The kinetic constants were determined by biolayer interferometry (BLI) using Octet RED96e instrument (Sartorius). As ligands, biotin-labelled human sIL-6R (Acro Biosystems), His-tagged human neonatal Fc receptor (FcRn), CD64 (Sino Biological) and CD32a 131R (R&D Systems) were immobilised on Streptavidin (SA, Sartorius) or HIS1K biosensors (Anti-Penta-HIS, Sartorius), respectively, and varying concentrations of test samples were used as analytes. In the case of FcγRIIIa/CD16a and complement component 1q (C1q) binding, test samples were immobilised on FAB2G biosensors (Anti-Human Fab-CH1 2nd Generation, Sartorius) as ligands, and varying concentrations of human CD16a 158V receptor (Acro Biosystems) and human C1q (Merck) were used as analytes, respectively. During each kinetic analysis, the sensorgrams were collected and processed using Octet Data Analysis HT software (Sartorius). The kinetic parameters of the interactions (equilibrium dissociation constant [KD], association rate constant [ka] and dissociation rate constant [kdis]) were determined by fitting Langmuir 1:1 model to the kinetic curves.

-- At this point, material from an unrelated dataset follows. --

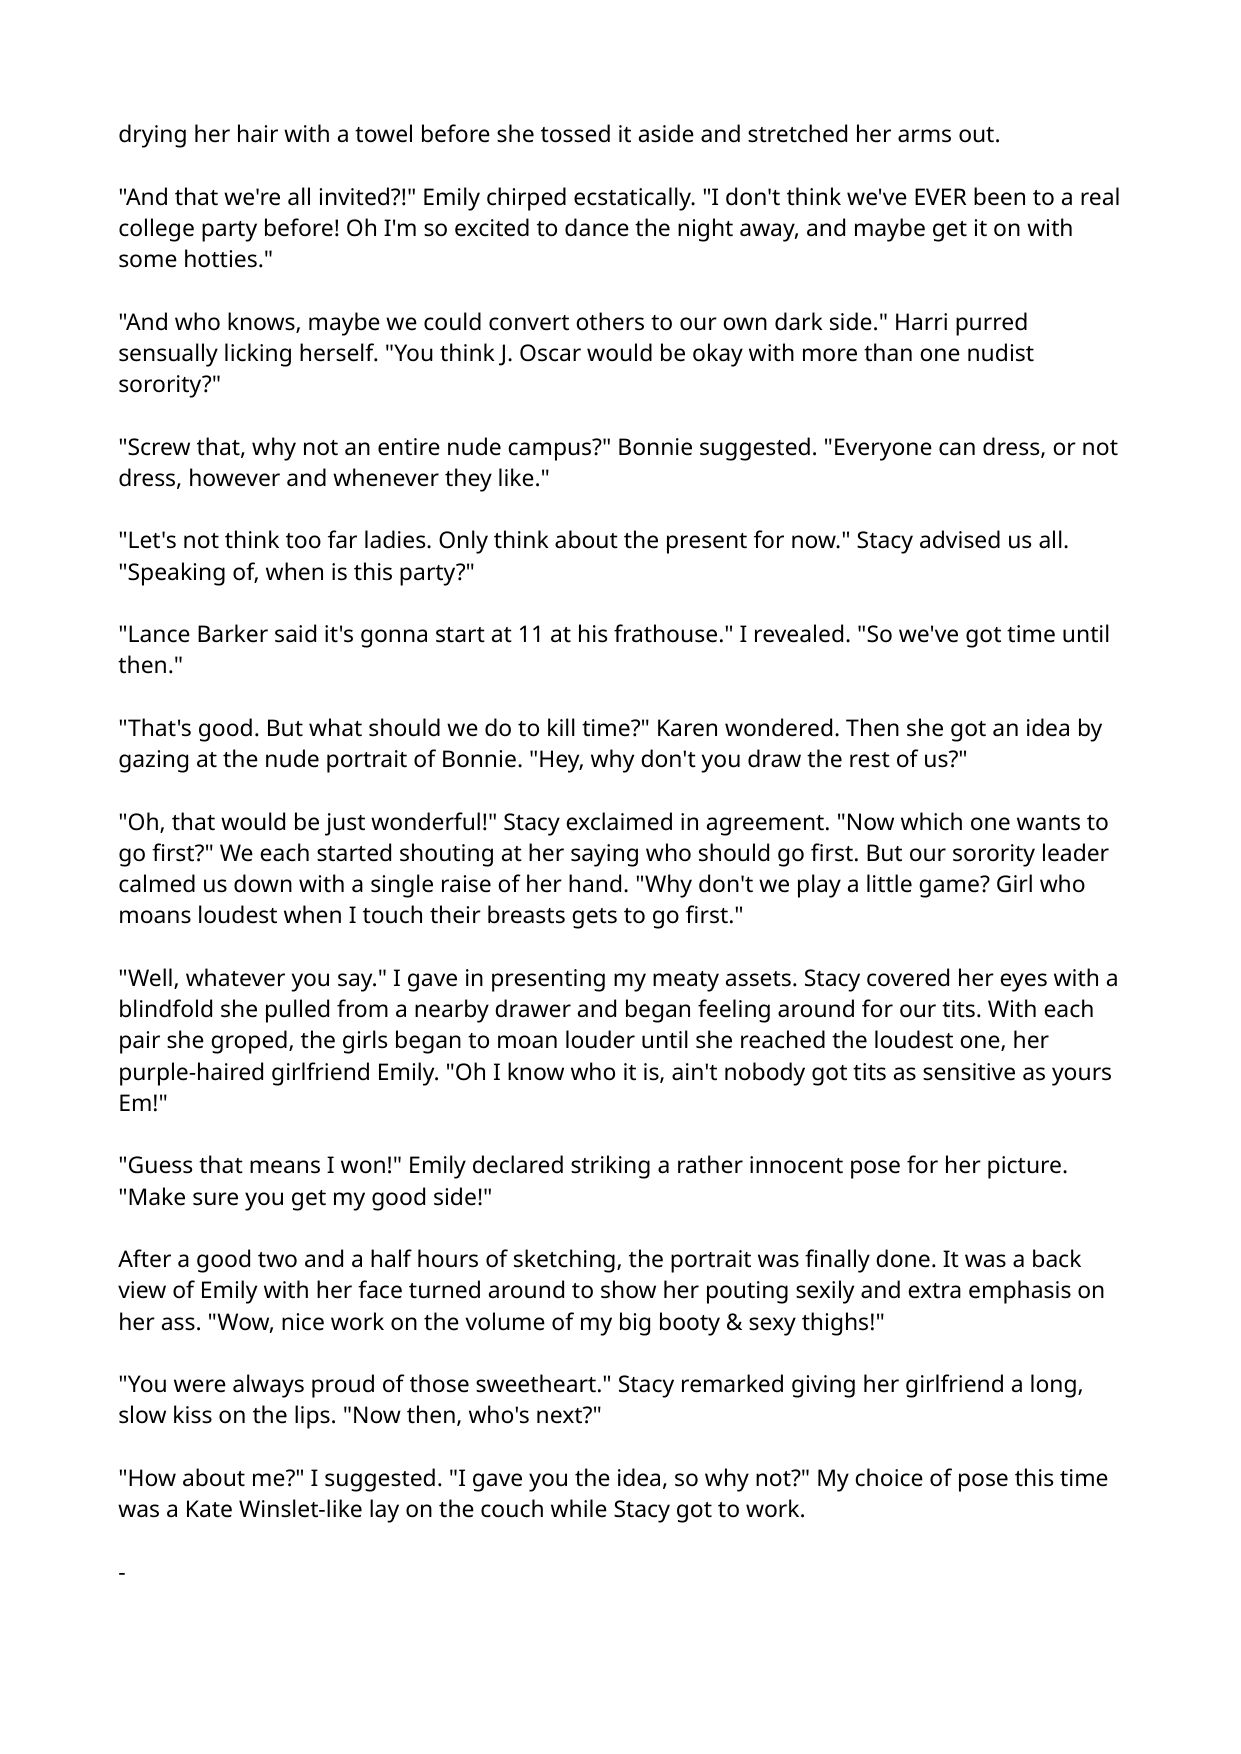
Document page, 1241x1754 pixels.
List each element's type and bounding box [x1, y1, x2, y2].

text [118, 118, 1122, 1618]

2.4.3 Cell Surface IL-6R (Membrane-Bound IL-6R) Binding by Flow Cytometry

Human B lymphocyte-derived cell line, DS-1 (ATCC) was used, which stably and abundantly expresses IL-6R on its surface. The amount of test sample bound to IL-6R was determined by indirect immunofluorescence labelling. Samples of varying concentrations were added to the cells, and after washing steps, fluorescein isothiocyanate (FITC)-labelled anti-human IgG F(ab’)2 (Thermo Fisher Scientific) was used. The detection was performed by BD FACSVerse flow cytometer (Becton Dickinson). The results were collected by BD FACSuite software (Becton Dickinson) and evaluated using PLA software (Stegmann Systems). The measured median fluorescence intensity (MFI) values were plotted as a function of treatment concentration after log transformation. A 4PL curve was fitted to the points, and the relative biological activity of the sample was calculated from the EC50 values.

2.4.4 Anti-proliferation Assay

TF-1 cells (ATCC® CRL-2003) were cultured in RPMI-1640 medium with fetal bovine serum (FBS) and granulocyte-macrophage colony-stimulating factor (GM-CSF) before being seeded into a 96-well assay plate in the presence of FBS and recombinant human interleukin-6 (rhIL-6). Serial dilutions of the test sample were added to the IL-6–treated cells, and after incubation, viable cells were detected by adding AlamarBlue® reagent. The relative biological activity result of the test sample was calculated from EC50 values derived from the dose-response curve with respect to reference standard, using a 4PL model fit by PLA software (Stegmann System).